_What is expected_
Consider the entries given below. Count the lines that include "Dism" and give only the count.
[Start of section]
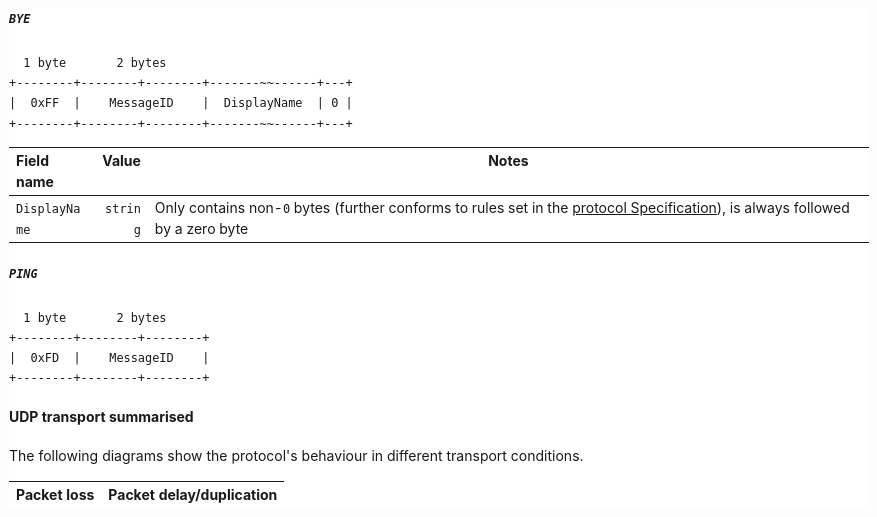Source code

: ##### `BYE`
```
  1 byte       2 bytes
+--------+--------+--------+-------~~------+---+
|  0xFF  |    MessageID    |  DisplayName  | 0 |
+--------+--------+--------+-------~~------+---+
```

| Field name        | Value    | Notes
| :---------------- | -------: | -----
| `DisplayName`     | `string` | Only contains non-`0` bytes (further conforms to rules set in the [protocol Specification](#specification)), is always followed by a zero byte

##### `PING`
```
  1 byte       2 bytes
+--------+--------+--------+
|  0xFD  |    MessageID    |
+--------+--------+--------+
```


#### UDP transport summarised

The following diagrams show the protocol's behaviour in different transport conditions.

| Packet loss                        | Packet delay/duplication             |
| :--------------------------------: | :----------------------------------: |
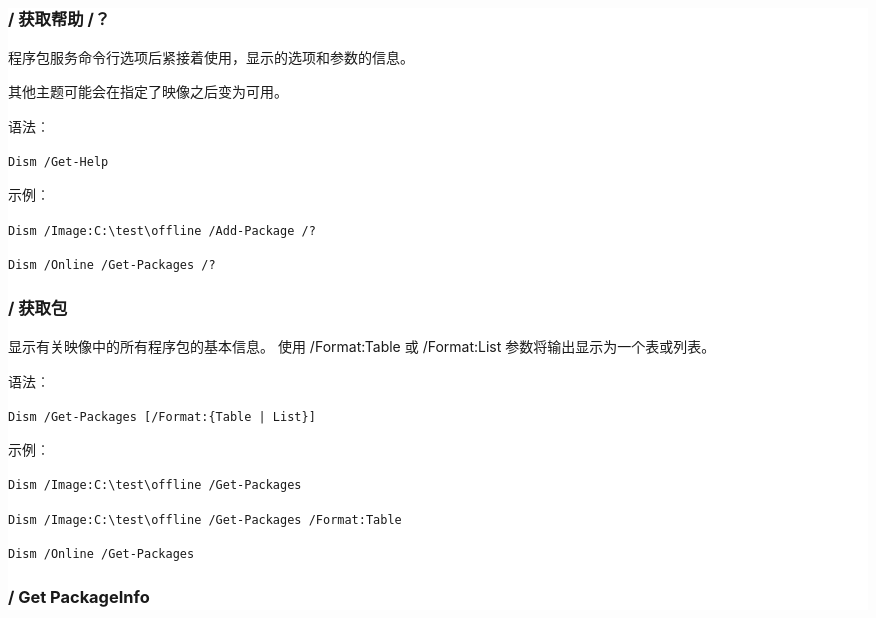 ### <a name="span-idget-helpspanspan-idget-helpspanspan-idget-helpspanget-help-"></a><span id="_Get-Help___"></span><span id="_get-help___"></span><span id="_GET-HELP___"></span>/ 获取帮助 /？

程序包服务命令行选项后紧接着使用，显示的选项和参数的信息。

其他主题可能会在指定了映像之后变为可用。

语法︰

``` syntax
Dism /Get-Help 
```

示例︰

``` syntax
Dism /Image:C:\test\offline /Add-Package /?
```

``` syntax
Dism /Online /Get-Packages /?
```

### <a name="span-idget-packagesformattablelistspanspan-idget-packagesformattablelistspanspan-idget-packagesformattablelistspanget-packages"></a><span id="_Get-Packages___Format__Table___List__"></span><span id="_get-packages___format__table___list__"></span><span id="_GET-PACKAGES___FORMAT__TABLE___LIST__"></span>/ 获取包 

显示有关映像中的所有程序包的基本信息。 使用 /Format:Table 或 /Format:List 参数将输出显示为一个表或列表。

语法︰

``` syntax
Dism /Get-Packages [/Format:{Table | List}]
```

示例︰

``` syntax
Dism /Image:C:\test\offline /Get-Packages
```

``` syntax
Dism /Image:C:\test\offline /Get-Packages /Format:Table
```

``` syntax
Dism /Online /Get-Packages
```

### <a name="span-idget-packageinfopackagenamenameinimagepackagepathpathtocabfilespanspan-idget-packageinfopackagenamenameinimagepackagepathpathtocabfilespanspan-idget-packageinfopackagenamenameinimagepackagepathpathtocabfilespanget-packageinfo"></a><span id="_Get-PackageInfo___PackageName___name_in_image_____PackagePath___path_to_cabfile__"></span><span id="_get-packageinfo___packagename___name_in_image_____packagepath___path_to_cabfile__"></span><span id="_GET-PACKAGEINFO___PACKAGENAME___NAME_IN_IMAGE_____PACKAGEPATH___PATH_TO_CABFILE__"></span>/ Get PackageInfo 
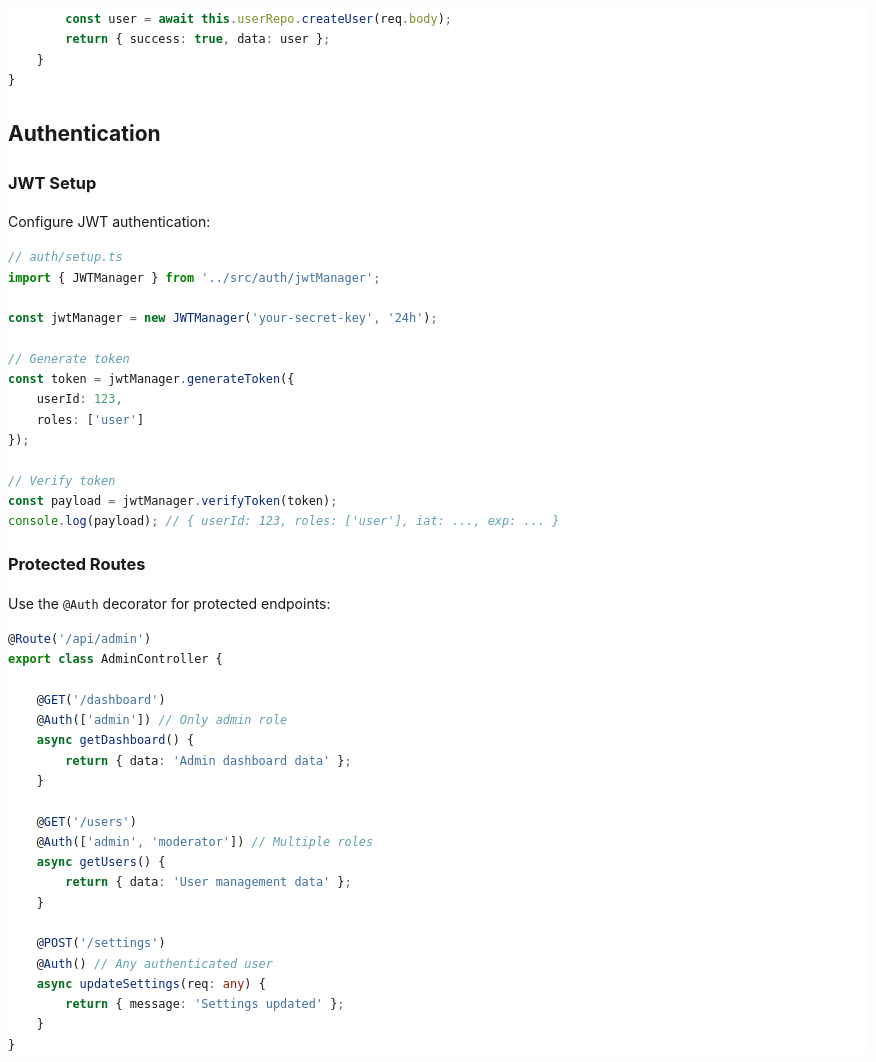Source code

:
 ```typescript
        const user = await this.userRepo.createUser(req.body);
        return { success: true, data: user };
    }
}
```

## Authentication

### JWT Setup

Configure JWT authentication:

```typescript
// auth/setup.ts
import { JWTManager } from '../src/auth/jwtManager';

const jwtManager = new JWTManager('your-secret-key', '24h');

// Generate token
const token = jwtManager.generateToken({ 
    userId: 123, 
    roles: ['user'] 
});

// Verify token
const payload = jwtManager.verifyToken(token);
console.log(payload); // { userId: 123, roles: ['user'], iat: ..., exp: ... }
```

### Protected Routes

Use the `@Auth` decorator for protected endpoints:

```typescript
@Route('/api/admin')
export class AdminController {
    
    @GET('/dashboard')
    @Auth(['admin']) // Only admin role
    async getDashboard() {
        return { data: 'Admin dashboard data' };
    }
    
    @GET('/users')
    @Auth(['admin', 'moderator']) // Multiple roles
    async getUsers() {
        return { data: 'User management data' };
    }
    
    @POST('/settings')
    @Auth() // Any authenticated user
    async updateSettings(req: any) {
        return { message: 'Settings updated' };
    }
}
```

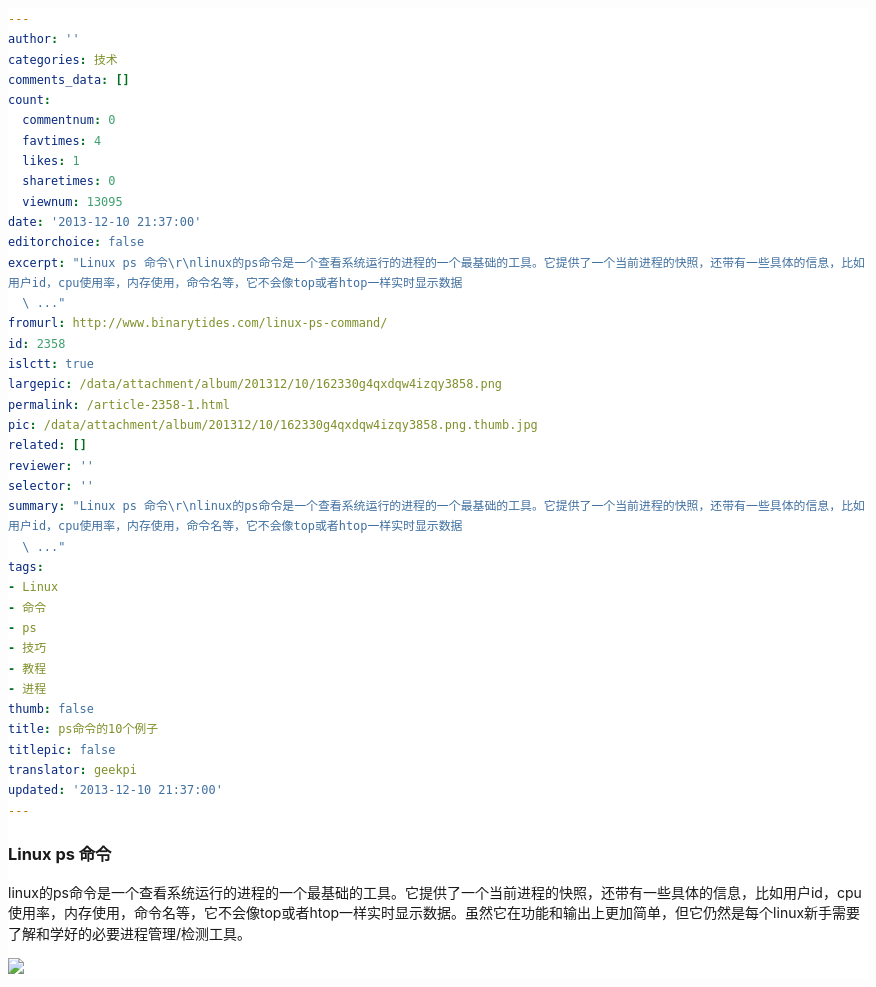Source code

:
 ```yaml
---
author: ''
categories: 技术
comments_data: []
count:
  commentnum: 0
  favtimes: 4
  likes: 1
  sharetimes: 0
  viewnum: 13095
date: '2013-12-10 21:37:00'
editorchoice: false
excerpt: "Linux ps 命令\r\nlinux的ps命令是一个查看系统运行的进程的一个最基础的工具。它提供了一个当前进程的快照，还带有一些具体的信息，比如用户id，cpu使用率，内存使用，命令名等，它不会像top或者htop一样实时显示数据
  \ ..."
fromurl: http://www.binarytides.com/linux-ps-command/
id: 2358
islctt: true
largepic: /data/attachment/album/201312/10/162330g4qxdqw4izqy3858.png
permalink: /article-2358-1.html
pic: /data/attachment/album/201312/10/162330g4qxdqw4izqy3858.png.thumb.jpg
related: []
reviewer: ''
selector: ''
summary: "Linux ps 命令\r\nlinux的ps命令是一个查看系统运行的进程的一个最基础的工具。它提供了一个当前进程的快照，还带有一些具体的信息，比如用户id，cpu使用率，内存使用，命令名等，它不会像top或者htop一样实时显示数据
  \ ..."
tags:
- Linux
- 命令
- ps
- 技巧
- 教程
- 进程
thumb: false
title: ps命令的10个例子
titlepic: false
translator: geekpi
updated: '2013-12-10 21:37:00'
---
```


### Linux ps 命令


linux的ps命令是一个查看系统运行的进程的一个最基础的工具。它提供了一个当前进程的快照，还带有一些具体的信息，比如用户id，cpu使用率，内存使用，命令名等，它不会像top或者htop一样实时显示数据。虽然它在功能和输出上更加简单，但它仍然是每个linux新手需要了解和学好的必要进程管理/检测工具。


![](/data/attachment/album/201312/10/162330g4qxdqw4izqy3858.png)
[End of section]
_The answer_
7